▶ _Task description_: Gather all lines in the records below that include the word "coffee".

[Saved data entries]
▬▬▬
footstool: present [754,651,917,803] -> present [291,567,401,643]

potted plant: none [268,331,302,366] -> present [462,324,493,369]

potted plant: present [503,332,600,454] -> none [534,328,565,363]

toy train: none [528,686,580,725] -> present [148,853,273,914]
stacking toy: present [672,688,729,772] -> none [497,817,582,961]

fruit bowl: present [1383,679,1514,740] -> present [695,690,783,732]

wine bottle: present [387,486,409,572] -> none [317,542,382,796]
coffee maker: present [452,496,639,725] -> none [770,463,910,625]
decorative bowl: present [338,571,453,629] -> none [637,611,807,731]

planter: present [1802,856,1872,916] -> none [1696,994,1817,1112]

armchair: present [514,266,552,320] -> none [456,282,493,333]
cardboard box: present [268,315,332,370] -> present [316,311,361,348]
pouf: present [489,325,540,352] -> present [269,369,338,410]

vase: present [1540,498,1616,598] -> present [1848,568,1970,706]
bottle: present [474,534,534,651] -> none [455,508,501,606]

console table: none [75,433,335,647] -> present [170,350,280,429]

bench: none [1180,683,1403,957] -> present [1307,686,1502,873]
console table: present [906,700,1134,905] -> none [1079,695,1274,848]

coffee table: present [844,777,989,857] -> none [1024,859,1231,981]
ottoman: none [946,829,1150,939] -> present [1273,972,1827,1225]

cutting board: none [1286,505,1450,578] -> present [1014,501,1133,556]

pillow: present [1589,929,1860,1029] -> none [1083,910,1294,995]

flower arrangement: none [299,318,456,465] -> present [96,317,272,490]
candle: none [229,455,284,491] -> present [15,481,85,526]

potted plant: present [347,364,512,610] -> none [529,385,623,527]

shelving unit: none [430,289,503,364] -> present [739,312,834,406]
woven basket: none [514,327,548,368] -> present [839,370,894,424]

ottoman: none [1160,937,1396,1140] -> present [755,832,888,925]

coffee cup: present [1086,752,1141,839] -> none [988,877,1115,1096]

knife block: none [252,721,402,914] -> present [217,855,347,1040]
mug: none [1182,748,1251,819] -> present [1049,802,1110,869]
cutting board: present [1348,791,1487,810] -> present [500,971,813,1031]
▬▬▬
▶ _Result_:
coffee maker: present [452,496,639,725] -> none [770,463,910,625]
coffee table: present [844,777,989,857] -> none [1024,859,1231,981]
coffee cup: present [1086,752,1141,839] -> none [988,877,1115,1096]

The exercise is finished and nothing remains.